**Exercise prompt**
Check each line of the material that follows, and copy those holding the string "number".

**Input for this task**

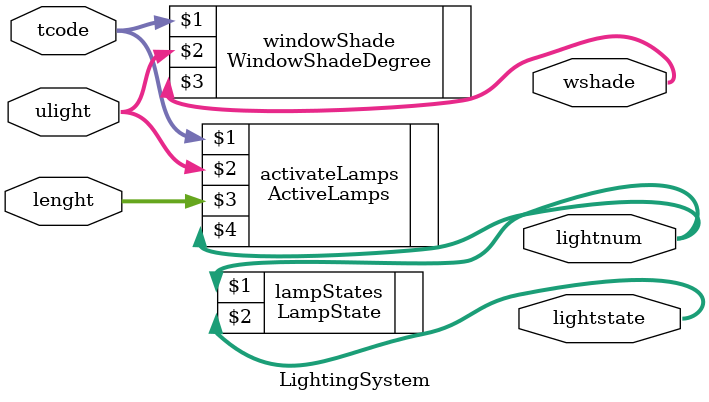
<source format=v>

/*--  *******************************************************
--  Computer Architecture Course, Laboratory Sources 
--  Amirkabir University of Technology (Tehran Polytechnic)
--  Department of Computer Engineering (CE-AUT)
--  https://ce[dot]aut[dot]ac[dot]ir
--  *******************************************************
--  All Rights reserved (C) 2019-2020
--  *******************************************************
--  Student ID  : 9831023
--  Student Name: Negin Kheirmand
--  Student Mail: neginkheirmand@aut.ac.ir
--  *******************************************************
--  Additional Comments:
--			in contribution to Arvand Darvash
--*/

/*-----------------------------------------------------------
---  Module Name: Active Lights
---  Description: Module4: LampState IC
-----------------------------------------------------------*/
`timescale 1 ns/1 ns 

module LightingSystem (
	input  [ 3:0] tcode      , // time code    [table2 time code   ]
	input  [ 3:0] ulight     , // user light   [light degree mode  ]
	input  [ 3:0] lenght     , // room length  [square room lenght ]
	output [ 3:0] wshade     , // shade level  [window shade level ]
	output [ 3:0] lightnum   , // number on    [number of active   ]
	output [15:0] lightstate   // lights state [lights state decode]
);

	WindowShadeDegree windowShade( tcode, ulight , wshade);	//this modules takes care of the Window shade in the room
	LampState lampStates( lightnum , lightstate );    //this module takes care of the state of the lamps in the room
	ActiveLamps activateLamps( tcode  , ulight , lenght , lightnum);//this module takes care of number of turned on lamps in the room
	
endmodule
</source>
---
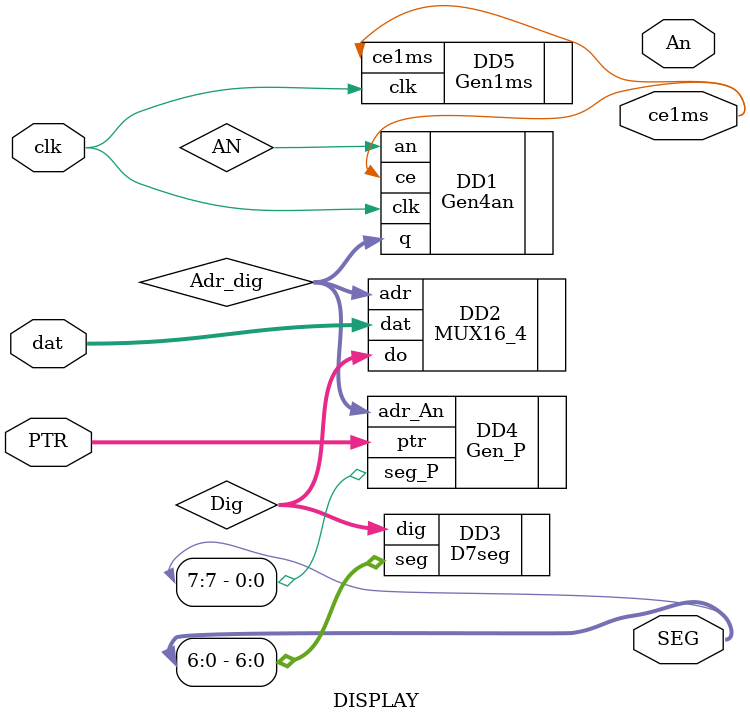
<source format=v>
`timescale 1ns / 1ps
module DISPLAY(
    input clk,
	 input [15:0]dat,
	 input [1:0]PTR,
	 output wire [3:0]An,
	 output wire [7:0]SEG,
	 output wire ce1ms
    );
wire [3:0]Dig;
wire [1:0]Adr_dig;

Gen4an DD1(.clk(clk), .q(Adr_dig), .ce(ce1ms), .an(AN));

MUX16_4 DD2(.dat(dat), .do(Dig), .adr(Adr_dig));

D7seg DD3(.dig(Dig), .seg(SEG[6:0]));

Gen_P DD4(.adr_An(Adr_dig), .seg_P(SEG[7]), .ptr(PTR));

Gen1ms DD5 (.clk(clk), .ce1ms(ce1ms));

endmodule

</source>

**Exercise response**
	output [ 3:0] lightnum   , // number on    [number of active   ]
	ActiveLamps activateLamps( tcode  , ulight , lenght , lightnum);//this module takes care of number of turned on lamps in the room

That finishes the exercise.